Quelles seraient les conséquences pour la Seine-Saint-Denis, qui s’est lancée dans l’expérimentation du RSA, d’une remise en cause de ce dispositif par le gouvernement ?
Jean-Charles Nègre.
Notre département compte un nombre de chômeurs 4 points au-dessus de la moyenne régionale et plus de 45 000 allocataires du RMI, soit le quart de toute l’Ile-de-France.

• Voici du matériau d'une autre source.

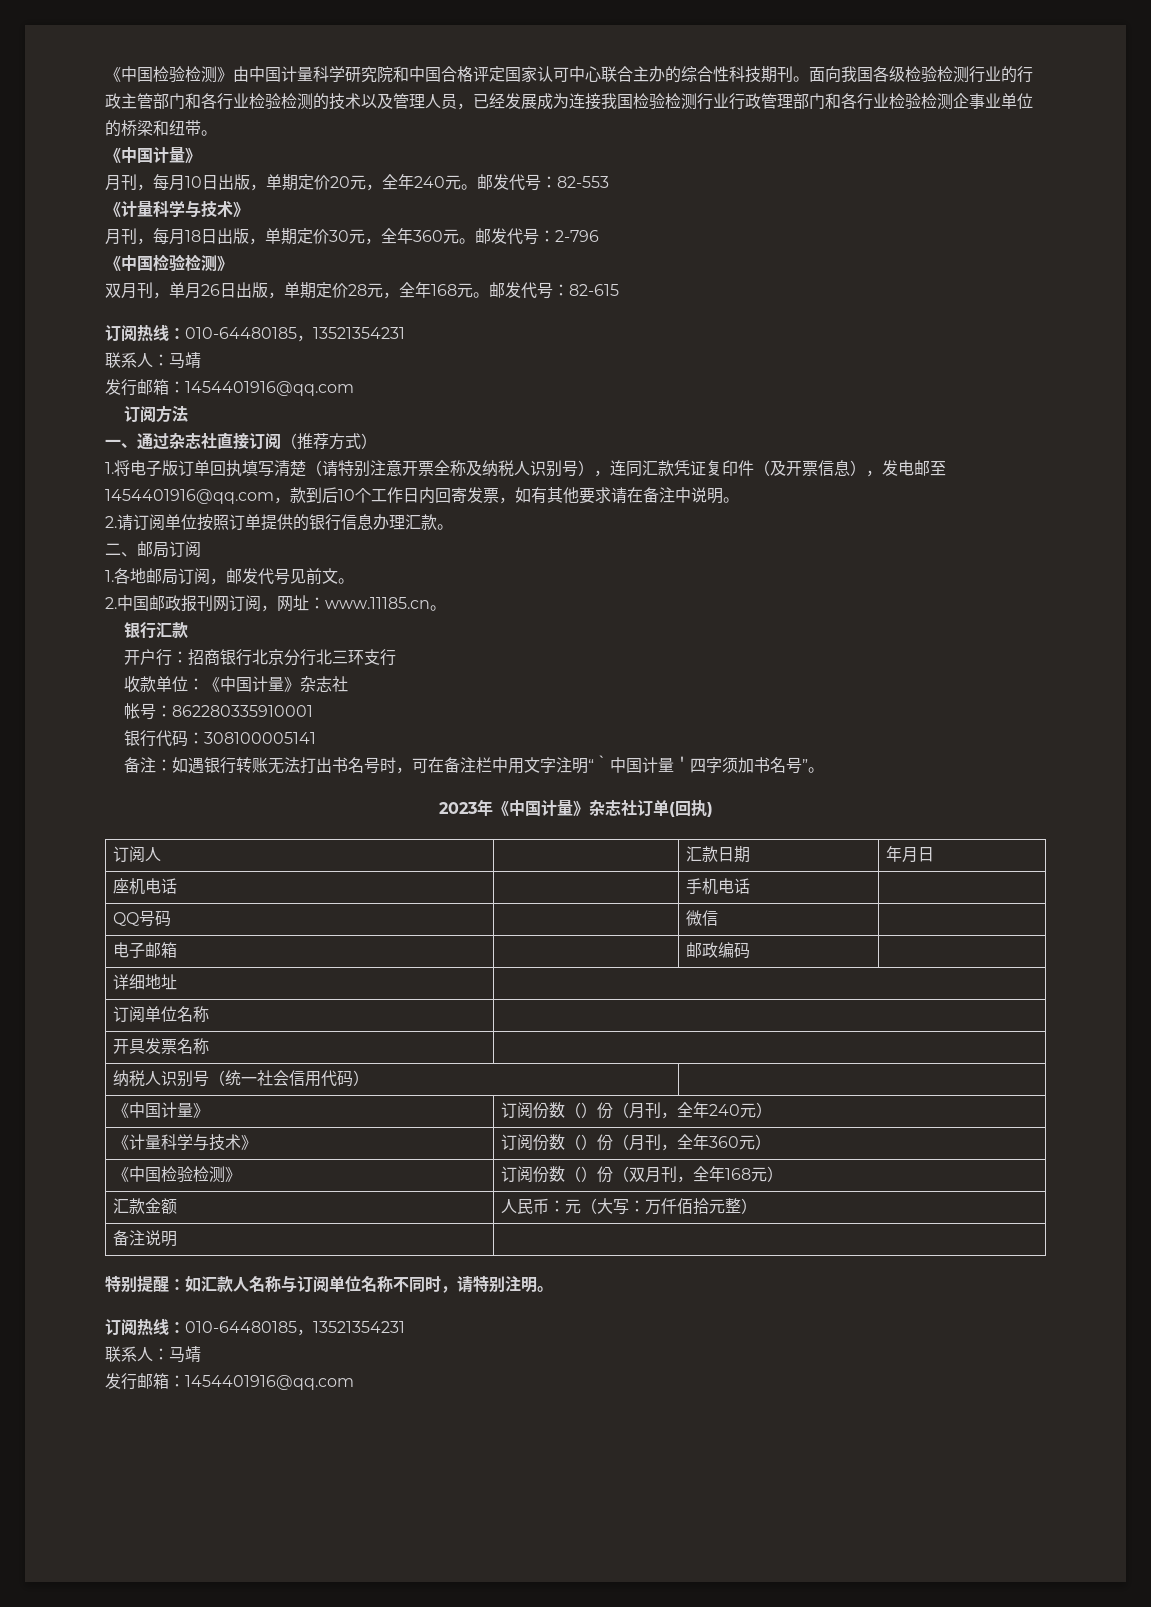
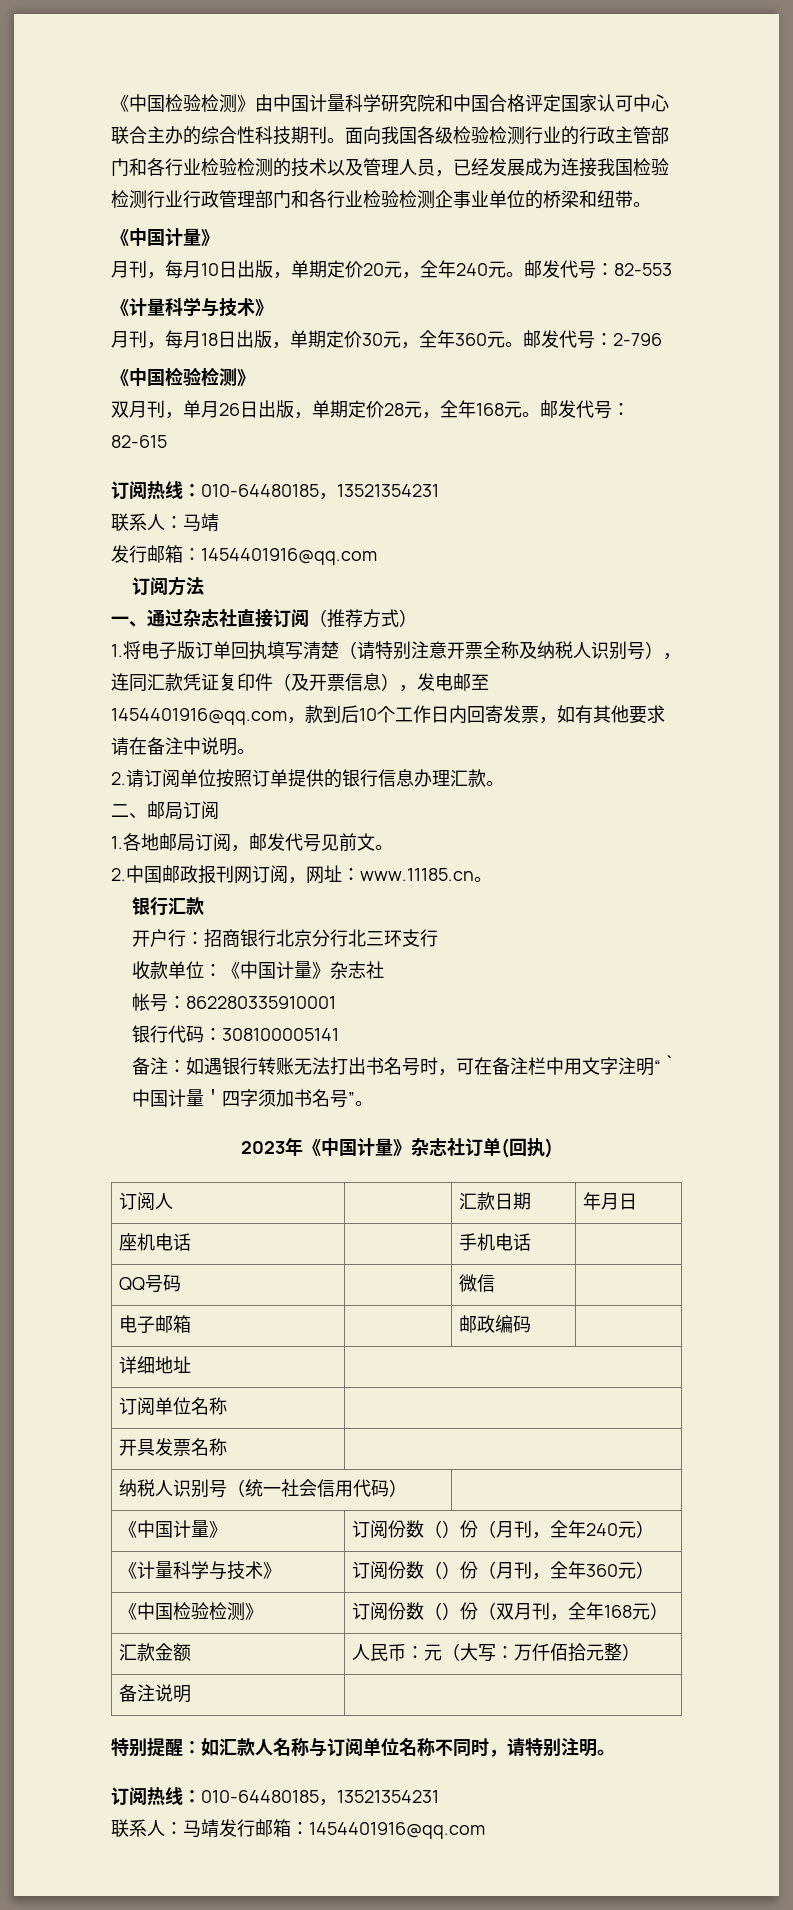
(201, 1354) // -> (219, 1828) none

Notre objectif était que chacun puisse accéder à un emploi stable, reconnu et bien rémunéré. Ce n’est pas exactement l’objectif annoncé du RSA. Nous avons donc pris des garanties pour préserver ses bénéficiaires, en posant une série de conditions pour veiller à la qualité des emplois. Cela permettra de mieux maîtriser les contrecoups d’une remise en cause du dispositif. Une de nos conditions a été de prévoir que le RSA ne serait versé qu’aux allocataires qui reprennent ou exercent une activité supérieure à un mi-temps. Cela diminue le nombre de bénéficiaires potentiels mais permet d’aller vers des parcours mieux sécurisés. Le département a également prévu un renforcement de l’accompagnement des allocataires dans l’emploi ainsi qu’une prise en compte de tous les frais nouveaux induits par la reprise d’une activité. Les évolutions actuelles montrent que nous avons eu raison d’être prudents. Pour autant, la question du devenir concret des érémistes et des chômeurs de notre département reste intacte.
Comment réagissez-vous au discours du chef de l’État, qui conditionne la pérennisation du RSA à la réalisation d’économies budgétaires ?
Jean-Charles Nègre. Avec Nicolas Sarkozy, il vaut mieux être riche financier que chômeur en Seine-Saint-Denis. Il y en a toujours assez pour les privilégiés et jamais suffisamment pour les autres. Lui qui n’hésite pas à offrir 15 milliards d’euros sous forme de bouclier fiscal, divise par deux voire trois la somme estimée nécessaire à la généralisation du RSA, en passant de 3 à 1 milliard d’euros. C’est de l’injustice mathématiquement démontrée.
N’est-ce pas un manque de respect de l’État vis-à-vis des collectivités ?
Jean-Charles Nègre. Le respect n’y est plus depuis un moment. L’État doit à la Seine-Saint-Denis près de 400 millions d’euros au titre des compétences supplémentaires transférées sans les moyens pour les assurer (RMI, routes nationales, personnel technique des collèges, etc.). Nous attendons qu’il respecte déjà cette dette. Mais on ne peut accepter qu’une fois encore le gouvernement nous paie de mots et qu’il demande aux collectivités de faire l’effort réel en monnaie sonnante et trébuchante. La solidarité avec nos concitoyens les plus fragilisés ne peut être le seul fait des habitants de la Seine-Saint-Denis par le biais des taxes locales. Elle ressort de la solidarité nationale, donc du budget de la nation tout entière.